For four reasons (each of which individually would be enough):
The genesis block is valid by definition. It is never validated. It is just by definition the first block of the chain, and every other block has to build on top of it. Put otherwise: the rule for validation of a block at height 0 is "it must match the hash of the genesis block", and not any of the other normal validity rules.
The script you're referring to is the input of a coinbase transaction. Even if the genesis block weren't valid by definition, or if this were to occur in another block, coinbase input scripts are never actually executed. They're only used for allowing miners to insert extra nonce information into blocks, and (since 2012), the BIP34 height-in-coinbase rule.
The rule you're referring to (the resulting stack after execution must contain only a single element) is only a policy rule (i.e. transactions violating it won't be relayed by modern Bitcoin Core nodes), but it's not a consensus rule that every node and miner must obey. This rule was at some point proposed as a consensus rule (in BIP62, but it was never adopted as such and then withdrawn). In BIP342 (taproot script execution), this rule is actually a consensus rule, but the case you're referring to is not such a spend.
The policy rule you're referring to only applies to the final stack after execution of the input (unlocking, scriptSig) and output (locking, scriptPubKey) script. Script execution proceeds by first execution the input script, and then executing the output script of the UTXO being spent on the same initial stack. The rule is only about the final state after both executions, and not after just the input script, so this policy rule doesn't apply. In the case of a coinbase input, there is no output script even, so there is no way it could apply even.

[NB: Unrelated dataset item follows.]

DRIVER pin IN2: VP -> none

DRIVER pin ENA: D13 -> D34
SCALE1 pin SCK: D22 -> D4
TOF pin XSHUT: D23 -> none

The reason why the genesis coinbase transaction output is unspendable is unrelated to all the above, as it's about its output, not its input. The reason for that is due to the fact the initial software never added the genesis block to its internal database (intentionally or unintentionally), so its output wouldn't be retrievable for spending. The code design in Bitcoin Core is completely different these days, but the behavior of not having the genesis block output spendable was maintained, as the alternative would be hard fork. Instead, in today's software it is simply a hardcoded exception: that particular output cannot be spent.